Entering university, I wanted to expand on my lifesaving skills. This motivated me to pursue translational research at Newcastle Hospital. On my first clinical day, I saw Jenny, a premature baby girl who suffered from the devastating intestinal disease, necrotizing enterocolitis. Once more, I felt like I was back at the public library, driven to know what it took to keep Jenny safe; only this time, I could add new knowledge to the book. As a student researcher, I learned to think critically and creatively to help develop Remote Ischemic Conditioning, a minimally invasive and potentially lifesaving treatment for necrotizing enterocolitis. Moreover, I learned to listen actively and approach patients with empathy and collaboration when making decisions for the design of our on-going clinical trial. This experience taught me the importance of heeding individual concerns and sharing the decision-making process while aiming to improve outcomes for patients like Jenny. Each day at Newcastle Hospital, my passion for medicine grows.

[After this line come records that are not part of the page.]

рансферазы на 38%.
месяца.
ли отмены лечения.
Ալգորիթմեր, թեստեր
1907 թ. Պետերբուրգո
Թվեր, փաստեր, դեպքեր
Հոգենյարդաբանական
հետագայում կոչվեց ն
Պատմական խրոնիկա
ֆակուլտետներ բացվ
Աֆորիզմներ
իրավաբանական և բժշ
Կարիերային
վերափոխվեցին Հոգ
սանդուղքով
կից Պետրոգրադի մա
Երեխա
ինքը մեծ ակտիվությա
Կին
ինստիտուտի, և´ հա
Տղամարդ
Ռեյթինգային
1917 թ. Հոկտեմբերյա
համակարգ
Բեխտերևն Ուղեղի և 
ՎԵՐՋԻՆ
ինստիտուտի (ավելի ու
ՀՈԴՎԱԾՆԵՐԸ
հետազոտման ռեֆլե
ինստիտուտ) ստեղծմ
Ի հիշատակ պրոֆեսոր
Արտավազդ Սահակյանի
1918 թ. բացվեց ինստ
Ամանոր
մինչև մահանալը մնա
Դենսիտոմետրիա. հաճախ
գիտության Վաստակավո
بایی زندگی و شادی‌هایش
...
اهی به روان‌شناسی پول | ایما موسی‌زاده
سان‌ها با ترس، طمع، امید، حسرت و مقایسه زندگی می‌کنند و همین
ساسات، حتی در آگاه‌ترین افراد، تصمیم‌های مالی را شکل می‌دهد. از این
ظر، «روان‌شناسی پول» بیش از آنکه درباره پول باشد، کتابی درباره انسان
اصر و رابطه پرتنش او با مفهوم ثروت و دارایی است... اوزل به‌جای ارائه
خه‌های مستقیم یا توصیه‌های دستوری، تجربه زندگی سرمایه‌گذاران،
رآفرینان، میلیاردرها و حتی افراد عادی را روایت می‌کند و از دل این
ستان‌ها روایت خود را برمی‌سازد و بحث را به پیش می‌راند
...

My aspiration to become a doctor stems from a deeper instinct to protect human life. However, I understand that this cannot always be done. Sadly, a few days after getting better, my grandpa suffered a fatal stroke. With each visit to the hospital, I saw his life dwindle. Although his doctors could not save him, they eased his pain by being caring and supportive in difficult times; this is the spirit of medicine that I wish to emulate. I want to be like those steady cranes, whose steel cable you can depend on to carry the heaviest weight. Despite my grandfather not being here today, I know that he would be proud of what I am set out to do. In the end, I may not control the future, but I am determined to influence it.